Thunderstorms in Boston and Newark delayed my first leg of air travel home. I, like many other stranded travelers trying to get to Seattle, needed to find a place to sleep other than concourse benches. My journey at that point included 14 hours of travel time and knew I had at least another 16 hours before I would get home. I was frustrated. Exhausted.
As I approached the front desk, my dusty backpack and roller bag in toe, the clerk's eyes roamed over my body. From my face to my shoes, he slowly looked up and down, pausing in leering enjoyment at my chest each perusal over my body.
At that point I smiled. It was not a friendly smile, but a patented Pacific Northwest variety of smile that can easily be translated into "#$@* you very much." Only after I smiled did he acknowledge that I was at the desk.
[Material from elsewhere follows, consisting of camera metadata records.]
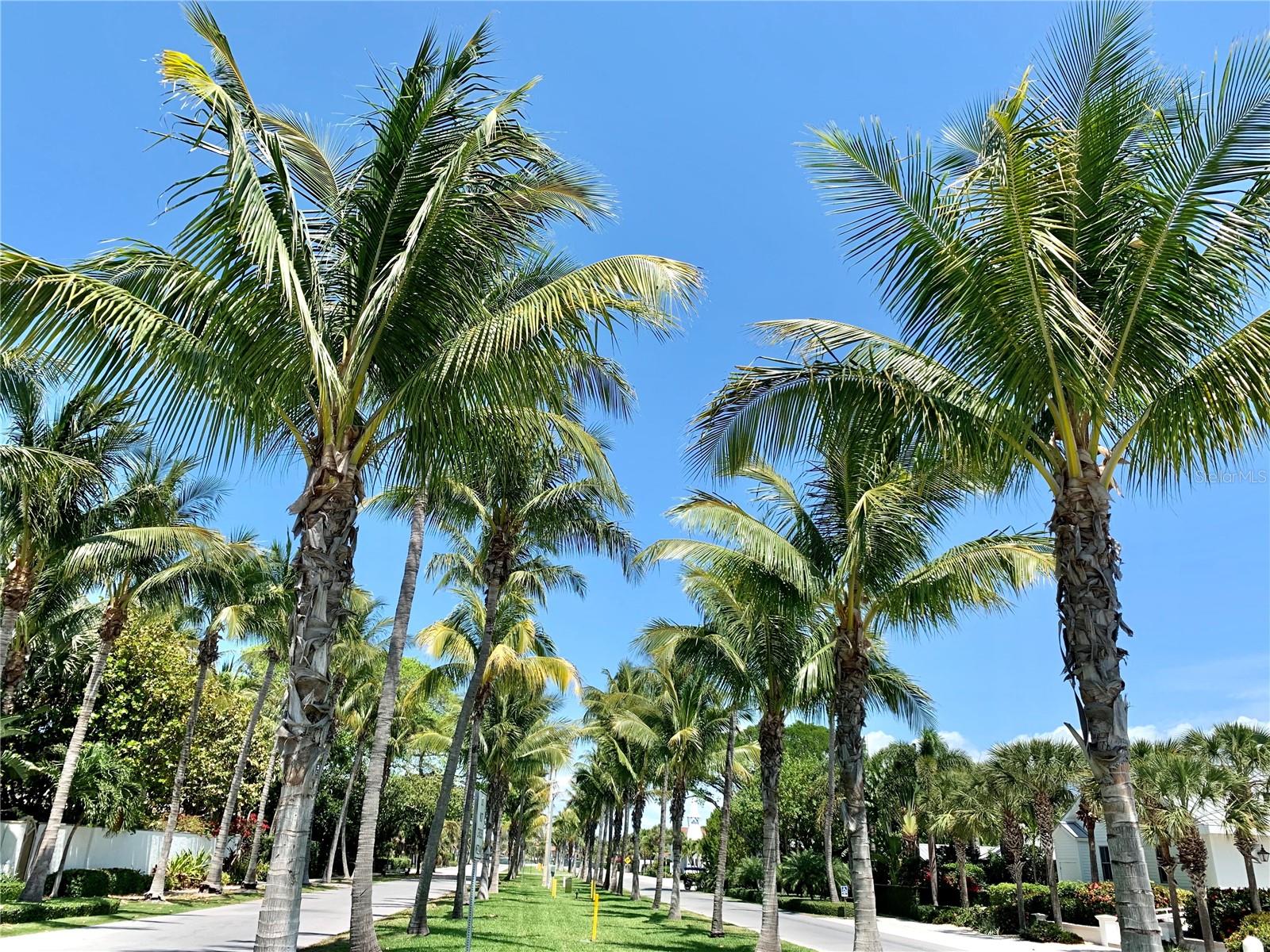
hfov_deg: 67.3
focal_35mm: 26
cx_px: 635
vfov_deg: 53.1
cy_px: 476
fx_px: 954
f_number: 1.8
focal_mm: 4.25
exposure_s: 1/1661
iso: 25
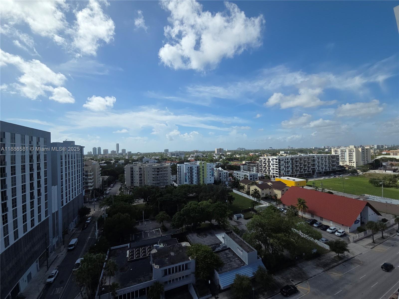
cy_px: 150
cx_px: 200
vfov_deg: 89.9
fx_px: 150
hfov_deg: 106.2
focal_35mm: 13
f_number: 2.2
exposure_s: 1/2977
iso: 50
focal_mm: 2.2
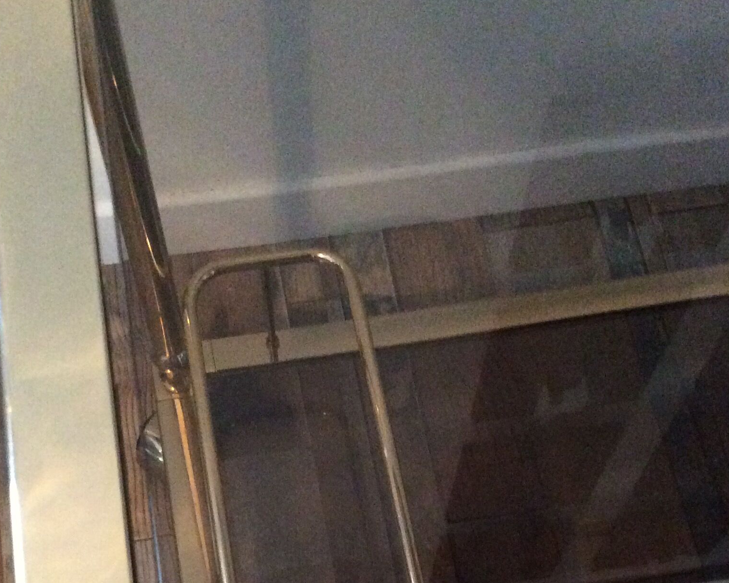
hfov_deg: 35.4
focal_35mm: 53
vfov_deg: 27.1
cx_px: 357
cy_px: 572
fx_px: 1144
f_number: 2.4
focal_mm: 3.3
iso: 500
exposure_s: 1/17
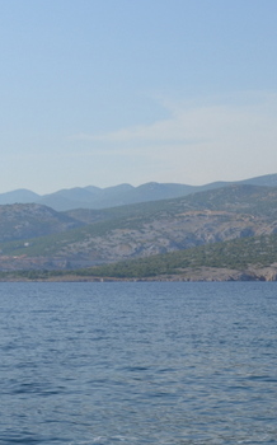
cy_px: 175
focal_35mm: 84
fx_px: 1017
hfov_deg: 14.7
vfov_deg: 24.6
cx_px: 379
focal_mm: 24
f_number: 8
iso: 100
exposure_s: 1/250
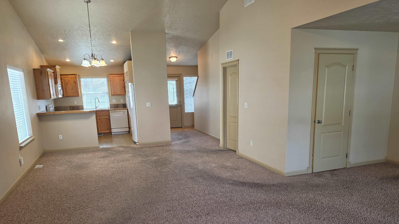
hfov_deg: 71.9
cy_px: 143
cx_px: 199
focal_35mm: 26
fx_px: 275
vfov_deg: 43.9
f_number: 1.4
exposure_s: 1/120
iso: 50
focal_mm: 6.5
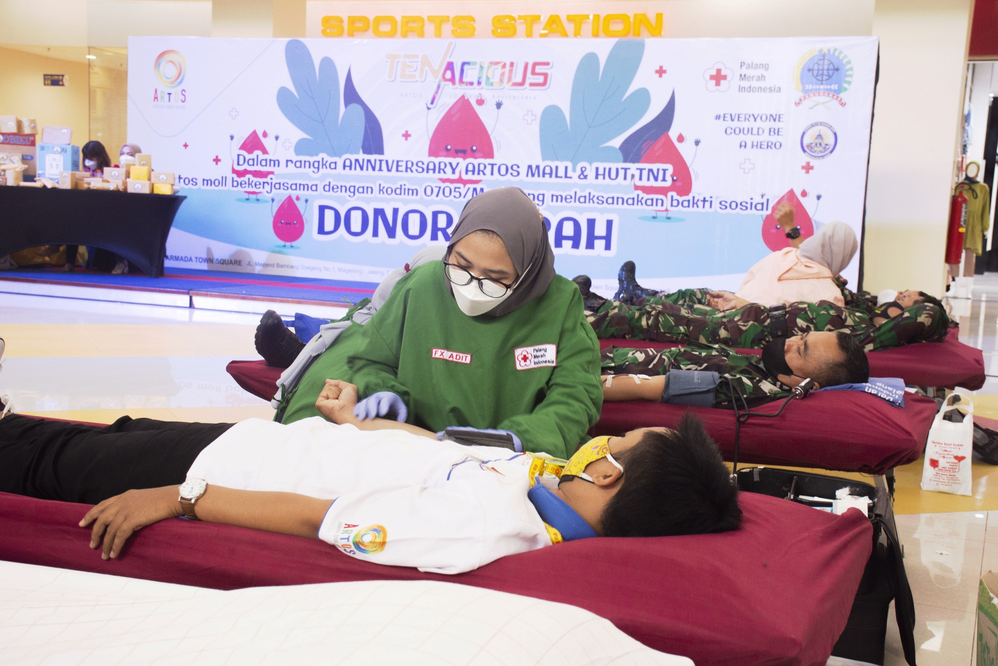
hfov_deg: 41.1
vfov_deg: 28.1
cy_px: 333
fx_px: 1331
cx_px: 499
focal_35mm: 48
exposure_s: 1/40
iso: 1000
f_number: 6.3
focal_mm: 32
His reaction was par for the course that day. I had made a classic travelling error. I wore a shirt that showed a hint of cleavage. The over shirt was sleeveless, see through material, with polka-dots. It also breathes well and is cool in the hot summer months, so I can add a layer of formality without sacrificing comfort. So when I was stuck on the tarmac for an hour in Boston in this travel outfit, I wasn’t sweltering. It’s a fun flirty shirt that is not enormously provocative, but makes me smile at the hint of curves that it shows when I wear it.
You see, I love my body. As a 25 year old woman who spends most of her year in Southern California stating how comfortable I am in my own skin is a startling revelation. I love the color of my hair and I am thrilled that I am inheriting my mother’s sparkling grey. I love the fact that only the right side of my face can curl into a sarcastic half smile. I love the gentle curve out of my stomach, because it means that I am healthy and have enough to eat. I love my mismatched feet. I even after years of awkward self-conciousness love that hint of cleavage.
This is not me speaking from narcissism, but an appreciative gasp of thanks for the miracle of my body. Thank you, God. Thank you for this body and the life that comes along with it.
This prayer is defiant. My body is not something that I am supposed to like. My native and corporate culture can’t sell me creams, make-up, and get thin quick cookbooks if I actually like my body as is.
As for Christianity? Historically, the body has been an embarrassing footnote to the theologies of spiritual salvation, an accident that needed to be conquered by true faith. And being in a woman’s body? Well that was an indication of spiritual unwholesomeness that is to be blamed for the whole sinfulness of humanity. So while you have Paul and Augustine praising women for their spiritual leadership and capabilities, you also have them suggesting that women need to cover themselves to not inspire lustful thoughts of angels or cause spontaneous erections in men. I shouldn’t be so proud of my womanly curves, I should hide them so I do not invoke any hint of sexuality.
Wearing a shirt that even remotely suggests my body is feminine means that I am now allowed to be viewed as a sexual object. This is probably why the clerk at the desk felt that it was acceptable to ogle me. After I handed over my identification and credit card, the clerk walked over to his manager. “Should we let her have a room?” he audibly whispered to his supervisor. The clerk kept a raised eyebrow pointedly directed at my chest.
The supervisor looked over at me and smiled broadly. “I think so. She has an innocent face,” he said to the clerk. “But if we have a loud party we will know where it started.” He chuckled inviting me to share in the joke.
Half way through my journey, exhausted and frustrated, I had just been called a whore. I flushed in anger, embarrassment, and gratefulness that I had a place to sleep that night. I swore that I would never wear that shirt again.
That is the sneaky part of sexism. It makes you blame yourself for the horrible treatment of others. I went to bed that night thinking that the behavior of the clerk was my fault for showing cleavage and standing out while I traveled. I looked at my breasts in the mirror and sighed at the unwanted attention the garnered yet again. I forgot that my body was a miracle. I went to bed without thanking God for this blessing.
The worst part of this story is that I forgot that my body is a gift. Sexism, and the theologies that stem from it, are in direct conflict of my understanding of God’s universally applicable love for us as God created us. Scripturally, there are many verses that uphold that a body as being lovingly created by God or in the image of God. Women are either explicitly mentioned, or can be read into verses that celebrate God’s creation. Many feminist theologies address this consideration of the body, and emphasize the importance of the feminine body in the face of prejudice or violence. It’s hard to remember this when you’re scared or frustrated, but the underlying and deliciously subversive message of these Christian's woman's depicitions of the beauty of the body is this: I am a child of God, made in the image of God and I will not feel ashamed because choose to travel in a shirt that makes me smile.